**THE REQUEST**. Turn every line of the records below into a JSON list of strings, with one string per line and blank lines left out.

**SUPPLIED DATA**.
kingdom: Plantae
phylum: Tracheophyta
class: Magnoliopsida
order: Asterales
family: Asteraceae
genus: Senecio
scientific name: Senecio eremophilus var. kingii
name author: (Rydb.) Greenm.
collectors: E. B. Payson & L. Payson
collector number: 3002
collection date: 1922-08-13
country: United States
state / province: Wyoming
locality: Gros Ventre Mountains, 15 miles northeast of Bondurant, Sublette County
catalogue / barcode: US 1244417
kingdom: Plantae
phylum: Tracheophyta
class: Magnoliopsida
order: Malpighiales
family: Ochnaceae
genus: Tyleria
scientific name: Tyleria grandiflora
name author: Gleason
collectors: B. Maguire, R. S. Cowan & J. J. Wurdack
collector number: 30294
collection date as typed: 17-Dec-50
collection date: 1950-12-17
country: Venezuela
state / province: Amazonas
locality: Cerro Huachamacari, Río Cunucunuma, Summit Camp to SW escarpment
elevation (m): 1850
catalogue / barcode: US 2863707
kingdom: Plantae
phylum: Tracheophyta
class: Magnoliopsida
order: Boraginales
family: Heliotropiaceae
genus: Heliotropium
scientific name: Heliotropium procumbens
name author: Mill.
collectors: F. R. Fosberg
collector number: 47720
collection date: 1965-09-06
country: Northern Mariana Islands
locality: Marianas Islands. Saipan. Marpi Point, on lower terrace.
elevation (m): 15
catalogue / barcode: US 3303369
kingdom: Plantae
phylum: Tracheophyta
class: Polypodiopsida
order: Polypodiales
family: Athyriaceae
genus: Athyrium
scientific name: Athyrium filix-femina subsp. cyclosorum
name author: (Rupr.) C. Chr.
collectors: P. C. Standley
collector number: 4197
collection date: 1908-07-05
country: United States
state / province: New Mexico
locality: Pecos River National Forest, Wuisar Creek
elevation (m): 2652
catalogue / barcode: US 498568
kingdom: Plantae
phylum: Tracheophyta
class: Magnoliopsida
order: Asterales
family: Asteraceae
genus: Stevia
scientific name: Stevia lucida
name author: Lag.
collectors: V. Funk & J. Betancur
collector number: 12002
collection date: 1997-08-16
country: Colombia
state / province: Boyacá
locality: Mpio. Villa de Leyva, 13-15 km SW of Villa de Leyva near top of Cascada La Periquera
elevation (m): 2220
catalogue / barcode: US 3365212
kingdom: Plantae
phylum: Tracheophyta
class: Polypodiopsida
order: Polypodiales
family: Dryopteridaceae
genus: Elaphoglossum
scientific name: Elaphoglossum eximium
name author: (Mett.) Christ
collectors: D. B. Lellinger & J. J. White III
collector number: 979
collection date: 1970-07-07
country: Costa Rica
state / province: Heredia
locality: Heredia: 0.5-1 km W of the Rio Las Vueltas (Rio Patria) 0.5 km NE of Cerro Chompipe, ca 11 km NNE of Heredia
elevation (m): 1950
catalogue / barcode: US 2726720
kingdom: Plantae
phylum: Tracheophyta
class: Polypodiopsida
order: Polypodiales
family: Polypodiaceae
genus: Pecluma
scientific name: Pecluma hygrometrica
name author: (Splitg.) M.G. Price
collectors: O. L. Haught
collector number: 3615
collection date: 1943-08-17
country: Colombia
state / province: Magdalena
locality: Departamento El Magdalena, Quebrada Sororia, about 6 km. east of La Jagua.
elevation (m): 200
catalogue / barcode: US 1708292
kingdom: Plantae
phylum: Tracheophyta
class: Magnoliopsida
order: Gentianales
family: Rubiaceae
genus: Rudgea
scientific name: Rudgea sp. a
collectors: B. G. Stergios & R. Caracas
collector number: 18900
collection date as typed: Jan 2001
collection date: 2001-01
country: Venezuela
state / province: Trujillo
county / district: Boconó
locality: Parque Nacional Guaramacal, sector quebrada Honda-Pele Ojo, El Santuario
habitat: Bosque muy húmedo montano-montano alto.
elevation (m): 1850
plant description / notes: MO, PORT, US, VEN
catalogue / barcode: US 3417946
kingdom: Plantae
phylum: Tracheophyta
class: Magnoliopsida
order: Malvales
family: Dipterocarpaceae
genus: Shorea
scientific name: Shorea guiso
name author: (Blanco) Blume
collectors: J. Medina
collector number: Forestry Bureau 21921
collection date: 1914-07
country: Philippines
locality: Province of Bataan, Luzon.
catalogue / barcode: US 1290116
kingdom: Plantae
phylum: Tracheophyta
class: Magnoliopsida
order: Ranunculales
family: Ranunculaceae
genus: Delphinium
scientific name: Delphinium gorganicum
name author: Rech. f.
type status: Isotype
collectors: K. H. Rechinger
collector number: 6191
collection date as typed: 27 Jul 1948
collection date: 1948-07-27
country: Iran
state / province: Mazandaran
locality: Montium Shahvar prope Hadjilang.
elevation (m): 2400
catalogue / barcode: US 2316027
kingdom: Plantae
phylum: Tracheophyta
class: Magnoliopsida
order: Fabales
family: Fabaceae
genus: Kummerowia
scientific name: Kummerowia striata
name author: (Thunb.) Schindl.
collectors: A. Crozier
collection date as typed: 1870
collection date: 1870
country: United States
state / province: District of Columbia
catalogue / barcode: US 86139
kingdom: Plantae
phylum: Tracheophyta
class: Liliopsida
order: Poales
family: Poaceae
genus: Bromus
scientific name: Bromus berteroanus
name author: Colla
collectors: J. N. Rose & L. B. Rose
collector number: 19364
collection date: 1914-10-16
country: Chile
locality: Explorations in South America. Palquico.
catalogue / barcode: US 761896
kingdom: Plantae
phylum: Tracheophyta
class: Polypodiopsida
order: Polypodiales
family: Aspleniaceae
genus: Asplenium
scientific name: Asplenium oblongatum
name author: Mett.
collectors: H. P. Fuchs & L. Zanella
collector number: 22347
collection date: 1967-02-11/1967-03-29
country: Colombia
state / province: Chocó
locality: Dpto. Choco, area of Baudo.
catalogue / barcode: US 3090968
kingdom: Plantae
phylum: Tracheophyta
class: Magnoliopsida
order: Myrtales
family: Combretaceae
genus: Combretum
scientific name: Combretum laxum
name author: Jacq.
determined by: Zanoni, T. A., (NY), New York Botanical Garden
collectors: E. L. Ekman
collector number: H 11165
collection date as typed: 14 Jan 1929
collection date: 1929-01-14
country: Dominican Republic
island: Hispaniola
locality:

**EXERCISE ANSWER**.
[
  "kingdom: Plantae",
  "phylum: Tracheophyta",
  "class: Magnoliopsida",
  "order: Asterales",
  "family: Asteraceae",
  "genus: Senecio",
  "scientific name: Senecio eremophilus var. kingii",
  "name author: (Rydb.) Greenm.",
  "collectors: E. B. Payson & L. Payson",
  "collector number: 3002",
  "collection date: 1922-08-13",
  "country: United States",
  "state / province: Wyoming",
  "locality: Gros Ventre Mountains, 15 miles northeast of Bondurant, Sublette County",
  "catalogue / barcode: US 1244417",
  "kingdom: Plantae",
  "phylum: Tracheophyta",
  "class: Magnoliopsida",
  "order: Malpighiales",
  "family: Ochnaceae",
  "genus: Tyleria",
  "scientific name: Tyleria grandiflora",
  "name author: Gleason",
  "collectors: B. Maguire, R. S. Cowan & J. J. Wurdack",
  "collector number: 30294",
  "collection date as typed: 17-Dec-50",
  "collection date: 1950-12-17",
  "country: Venezuela",
  "state / province: Amazonas",
  "locality: Cerro Huachamacari, Río Cunucunuma, Summit Camp to SW escarpment",
  "elevation (m): 1850",
  "catalogue / barcode: US 2863707",
  "kingdom: Plantae",
  "phylum: Tracheophyta",
  "class: Magnoliopsida",
  "order: Boraginales",
  "family: Heliotropiaceae",
  "genus: Heliotropium",
  "scientific name: Heliotropium procumbens",
  "name author: Mill.",
  "collectors: F. R. Fosberg",
  "collector number: 47720",
  "collection date: 1965-09-06",
  "country: Northern Mariana Islands",
  "locality: Marianas Islands. Saipan. Marpi Point, on lower terrace.",
  "elevation (m): 15",
  "catalogue / barcode: US 3303369",
  "kingdom: Plantae",
  "phylum: Tracheophyta",
  "class: Polypodiopsida",
  "order: Polypodiales",
  "family: Athyriaceae",
  "genus: Athyrium",
  "scientific name: Athyrium filix-femina subsp. cyclosorum",
  "name author: (Rupr.) C. Chr.",
  "collectors: P. C. Standley",
  "collector number: 4197",
  "collection date: 1908-07-05",
  "country: United States",
  "state / province: New Mexico",
  "locality: Pecos River National Forest, Wuisar Creek",
  "elevation (m): 2652",
  "catalogue / barcode: US 498568",
  "kingdom: Plantae",
  "phylum: Tracheophyta",
  "class: Magnoliopsida",
  "order: Asterales",
  "family: Asteraceae",
  "genus: Stevia",
  "scientific name: Stevia lucida",
  "name author: Lag.",
  "collectors: V. Funk & J. Betancur",
  "collector number: 12002",
  "collection date: 1997-08-16",
  "country: Colombia",
  "state / province: Boyacá",
  "locality: Mpio. Villa de Leyva, 13-15 km SW of Villa de Leyva near top of Cascada La Periquera",
  "elevation (m): 2220",
  "catalogue / barcode: US 3365212",
  "kingdom: Plantae",
  "phylum: Tracheophyta",
  "class: Polypodiopsida",
  "order: Polypodiales",
  "family: Dryopteridaceae",
  "genus: Elaphoglossum",
  "scientific name: Elaphoglossum eximium",
  "name author: (Mett.) Christ",
  "collectors: D. B. Lellinger & J. J. White III",
  "collector number: 979",
  "collection date: 1970-07-07",
  "country: Costa Rica",
  "state / province: Heredia",
  "locality: Heredia: 0.5-1 km W of the Rio Las Vueltas (Rio Patria) 0.5 km NE of Cerro Chompipe, ca 11 km NNE of Heredia",
  "elevation (m): 1950",
  "catalogue / barcode: US 2726720",
  "kingdom: Plantae",
  "phylum: Tracheophyta",
  "class: Polypodiopsida",
  "order: Polypodiales",
  "family: Polypodiaceae",
  "genus: Pecluma",
  "scientific name: Pecluma hygrometrica",
  "name author: (Splitg.) M.G. Price",
  "collectors: O. L. Haught",
  "collector number: 3615",
  "collection date: 1943-08-17",
  "country: Colombia",
  "state / province: Magdalena",
  "locality: Departamento El Magdalena, Quebrada Sororia, about 6 km. east of La Jagua.",
  "elevation (m): 200",
  "catalogue / barcode: US 1708292",
  "kingdom: Plantae",
  "phylum: Tracheophyta",
  "class: Magnoliopsida",
  "order: Gentianales",
  "family: Rubiaceae",
  "genus: Rudgea",
  "scientific name: Rudgea sp. a",
  "collectors: B. G. Stergios & R. Caracas",
  "collector number: 18900",
  "collection date as typed: Jan 2001",
  "collection date: 2001-01",
  "country: Venezuela",
  "state / province: Trujillo",
  "county / district: Boconó",
  "locality: Parque Nacional Guaramacal, sector quebrada Honda-Pele Ojo, El Santuario",
  "habitat: Bosque muy húmedo montano-montano alto.",
  "elevation (m): 1850",
  "plant description / notes: MO, PORT, US, VEN",
  "catalogue / barcode: US 3417946",
  "kingdom: Plantae",
  "phylum: Tracheophyta",
  "class: Magnoliopsida",
  "order: Malvales",
  "family: Dipterocarpaceae",
  "genus: Shorea",
  "scientific name: Shorea guiso",
  "name author: (Blanco) Blume",
  "collectors: J. Medina",
  "collector number: Forestry Bureau 21921",
  "collection date: 1914-07",
  "country: Philippines",
  "locality: Province of Bataan, Luzon.",
  "catalogue / barcode: US 1290116",
  "kingdom: Plantae",
  "phylum: Tracheophyta",
  "class: Magnoliopsida",
  "order: Ranunculales",
  "family: Ranunculaceae",
  "genus: Delphinium",
  "scientific name: Delphinium gorganicum",
  "name author: Rech. f.",
  "type status: Isotype",
  "collectors: K. H. Rechinger",
  "collector number: 6191",
  "collection date as typed: 27 Jul 1948",
  "collection date: 1948-07-27",
  "country: Iran",
  "state / province: Mazandaran",
  "locality: Montium Shahvar prope Hadjilang.",
  "elevation (m): 2400",
  "catalogue / barcode: US 2316027",
  "kingdom: Plantae",
  "phylum: Tracheophyta",
  "class: Magnoliopsida",
  "order: Fabales",
  "family: Fabaceae",
  "genus: Kummerowia",
  "scientific name: Kummerowia striata",
  "name author: (Thunb.) Schindl.",
  "collectors: A. Crozier",
  "collection date as typed: 1870",
  "collection date: 1870",
  "country: United States",
  "state / province: District of Columbia",
  "catalogue / barcode: US 86139",
  "kingdom: Plantae",
  "phylum: Tracheophyta",
  "class: Liliopsida",
  "order: Poales",
  "family: Poaceae",
  "genus: Bromus",
  "scientific name: Bromus berteroanus",
  "name author: Colla",
  "collectors: J. N. Rose & L. B. Rose",
  "collector number: 19364",
  "collection date: 1914-10-16",
  "country: Chile",
  "locality: Explorations in South America. Palquico.",
  "catalogue / barcode: US 761896",
  "kingdom: Plantae",
  "phylum: Tracheophyta",
  "class: Polypodiopsida",
  "order: Polypodiales",
  "family: Aspleniaceae",
  "genus: Asplenium",
  "scientific name: Asplenium oblongatum",
  "name author: Mett.",
  "collectors: H. P. Fuchs & L. Zanella",
  "collector number: 22347",
  "collection date: 1967-02-11/1967-03-29",
  "country: Colombia",
  "state / province: Chocó",
  "locality: Dpto. Choco, area of Baudo.",
  "catalogue / barcode: US 3090968",
  "kingdom: Plantae",
  "phylum: Tracheophyta",
  "class: Magnoliopsida",
  "order: Myrtales",
  "family: Combretaceae",
  "genus: Combretum",
  "scientific name: Combretum laxum",
  "name author: Jacq.",
  "determined by: Zanoni, T. A., (NY), New York Botanical Garden",
  "collectors: E. L. Ekman",
  "collector number: H 11165",
  "collection date as typed: 14 Jan 1929",
  "collection date: 1929-01-14",
  "country: Dominican Republic",
  "island: Hispaniola",
  "locality:"
]